If I apply L'Hôpital's rule two times I get

$$\lim_{x\to 0^{+}}\frac{e^x\cos x +1}{3x} = \infty$$

$$\lim_{x\to 0^{-}}\frac{e^x\cos x +1}{3x} = -\infty$$

can I assume because I didn't get a limit, the original function doesn't have a limit or not? Because from what I read here, I can't assume anything. If I can't, is there another way to get the limit?

Actually,$$\lim_{x\to0^+}\frac{e^x\cos(x)+1}{3x}=\infty,$$and it follows from L'Hopital's Rule that$$\lim_{x\to0^+}\frac{e^x\sin(x)-x(1-x)}{x^3}=\infty.$$By the same argument,$$\lim_{x\to0^-}\frac{e^x\sin(x)-x(1-x)}{x^3}=-\infty.$$So, the limit$$\lim_{x\to0}\frac{e^x\sin(x)-x(1-x)}{x^3}$$doesn't exist indeed.

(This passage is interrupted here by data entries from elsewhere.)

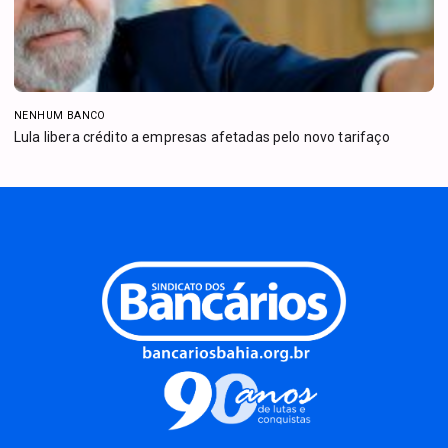
NENHUM BANCO
Lula libera crédito a empresas afetadas pelo novo tarifaço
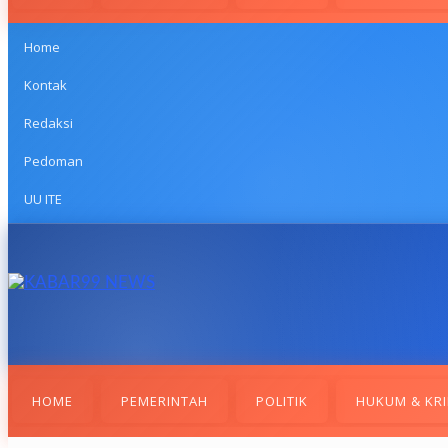
Home
Kontak
Redaksi
Pedoman
UU ITE
HOME
PEMERINTAH
POLITIK
HUKUM & KRI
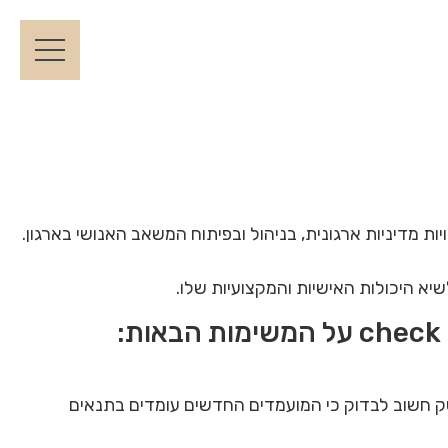
ת מדיניות ארגונית, בניהול ובפיתוח המשאב האנושי בארגון.
יא היכולות האישיות והמקצועיות שלו.
סק חשוב לבדוק כי המועמדים החדשים עומדים בתנאים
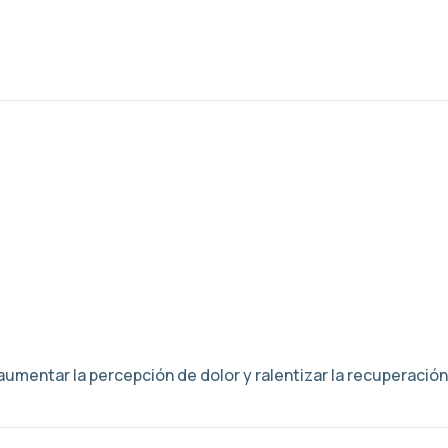
mentar la percepción de dolor y ralentizar la recuperación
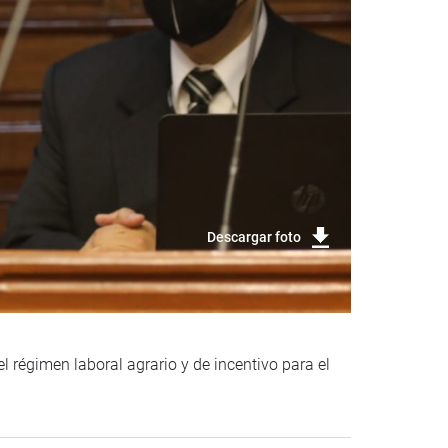
Descargar foto
 régimen laboral agrario y de incentivo para el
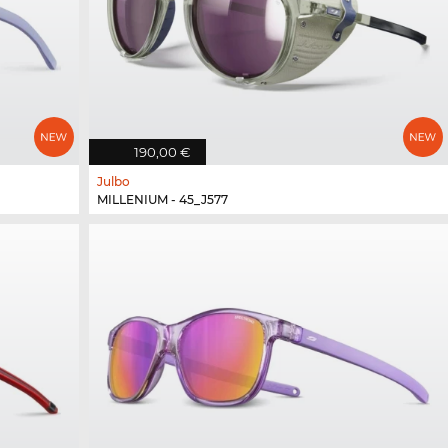
190,00 €
Julbo
MILLENIUM - 45_J577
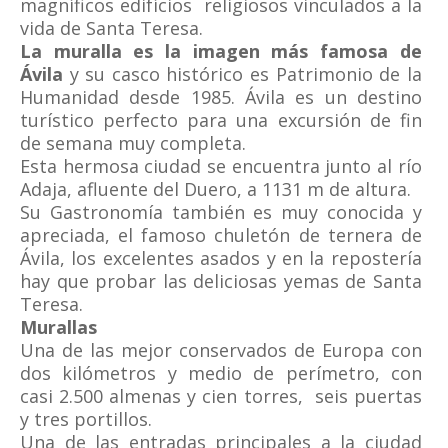
magníficos edifícios religiosos vinculados a la
vida de Santa Teresa.
La muralla es la imagen más famosa de
Ávila
y su casco histórico es Patrimonio de la
Humanidad desde 1985.
Ávila es un destino
turístico perfecto para una excursión de fin
de semana muy completa.
Esta hermosa ciudad se encuentra junto al río
Adaja, afluente del Duero, a 1131 m de altura.
Su Gastronomía también es muy conocida y
apreciada, el famoso chuletón de ternera de
Ávila, los excelentes asados y en la repostería
hay que probar las deliciosas yemas de Santa
Teresa.
Murallas
Una de las mejor conservados de Europa con
dos kilómetros y medio de perímetro, con
casi 2.500 almenas y cien torres, seis puertas
y tres portillos.
Una de las entradas principales a la ciudad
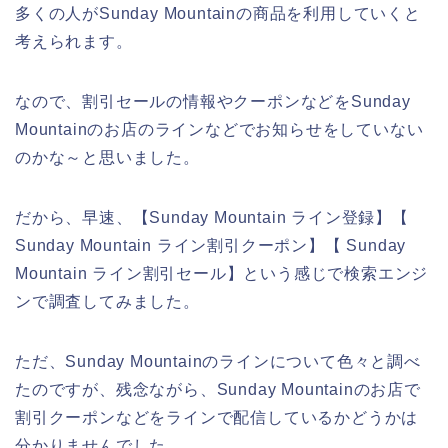
多くの人がSunday Mountainの商品を利用していくと
考えられます。
なので、割引セールの情報やクーポンなどをSunday
Mountainのお店のラインなどでお知らせをしていない
のかな～と思いました。
だから、早速、【Sunday Mountain ライン登録】【
Sunday Mountain ライン割引クーポン】【 Sunday
Mountain ライン割引セール】という感じで検索エンジ
ンで調査してみました。
ただ、Sunday Mountainのラインについて色々と調べ
たのですが、残念ながら、Sunday Mountainのお店で
割引クーポンなどをラインで配信しているかどうかは
分かりませんでした。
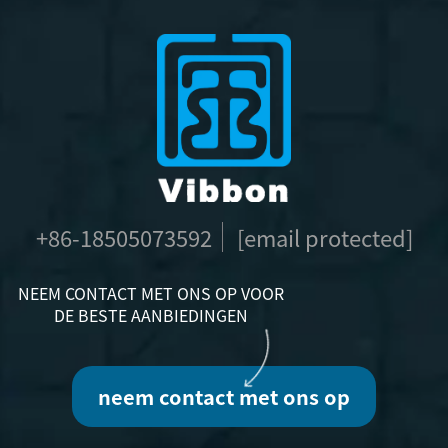
+86-18505073592
[email protected]
NEEM CONTACT MET ONS OP VOOR
DE BESTE AANBIEDINGEN
neem contact met ons op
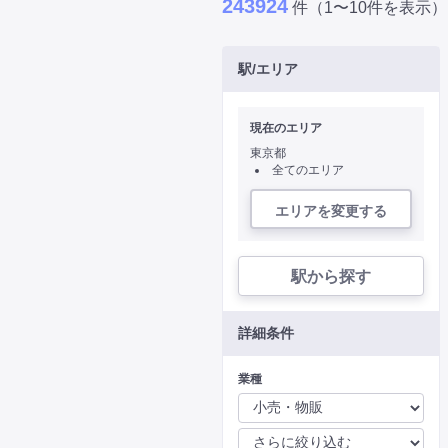
243924
件（1〜10件を表示）
駅/エリア
現在のエリア
東京都
全てのエリア
エリアを変更する
駅から探す
詳細条件
業種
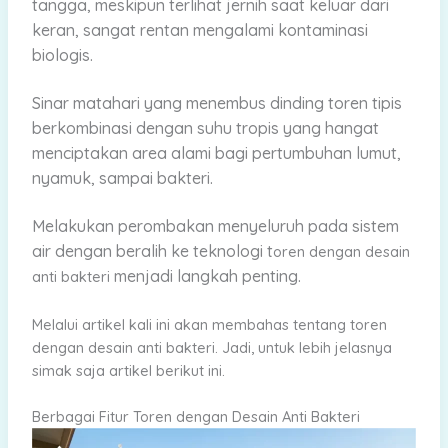
tangga, meskipun terlihat jernih saat keluar dari
keran, sangat rentan mengalami kontaminasi
biologis.
Sinar matahari yang menembus dinding toren tipis
berkombinasi dengan suhu tropis yang hangat
menciptakan area alami bagi pertumbuhan lumut,
nyamuk, sampai bakteri.
Melakukan perombakan menyeluruh pada sistem
air dengan beralih ke teknologi t
oren dengan desain
menjadi langkah penting.
anti bakteri
Melalui artikel kali ini akan membahas tentang toren
dengan desain anti bakteri. Jadi, untuk lebih jelasnya
simak saja artikel berikut ini.
Berbagai Fitur Toren dengan Desain Anti Bakteri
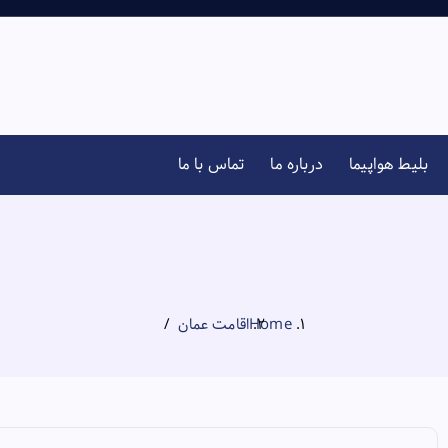
بلیط هواپیما
درباره ما
تماس با ما
Home
اقامت عمان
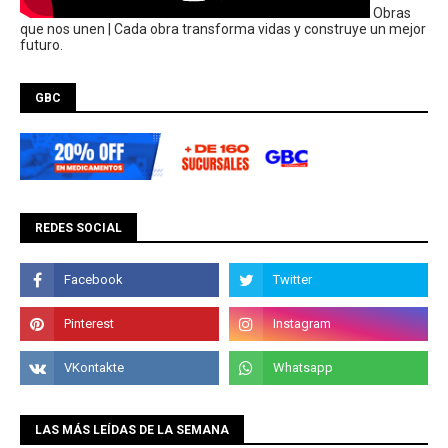
Obras
que nos unen | Cada obra transforma vidas y construye un mejor
futuro.
GBC
REDES SOCIAL
LAS MÁS LEÍDAS DE LA SEMANA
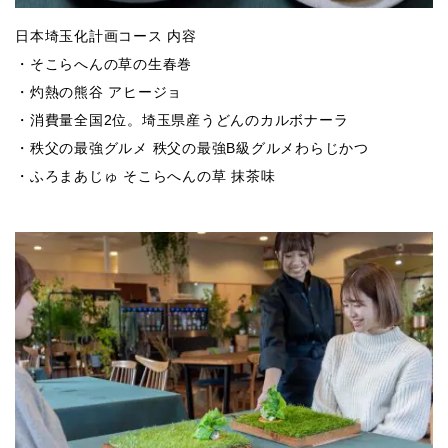
日本埼玉化計画コース 内容
・そこらへんの草の生春巻
・灼熱の熊谷 アヒージョ
・消費量全国2位。埼玉県産うどんのカルボナーラ
・秩父の最強グルメ 秩父の最強B級グルメわらじかつ
・ふろまあじゅ そこらへんの草 抹茶味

As an alternative way, we can avoid l'Hopital's rule noting that

$$\frac{e^x\sin x -x(1-x)}{x^3}=\frac{e^x\sin x -\sin x+\sin x-x(1-x)}{x^3}=$$

$$=\frac{e^x\sin x -\sin x}{x^3}+\frac{\sin x-x(1-x)}{x^3}=$$

$$=\frac 1 x \frac{\sin x}x\frac{e^x -1}{x}+\frac{\sin x-x+x^2}{x^3}=$$

$$=\frac 1 x \frac{\sin x}x\frac{e^x -1}{x}+\frac{\sin x-x}{x^3}+\frac{1}{x}$$

with $\frac{\sin x}x \to 1$, $\frac{e^x -1}{x}\to 1$, $\frac{\sin x-x}{x^3}\to -\frac 16$ but limit for $\frac 1 x$ doesn't exist.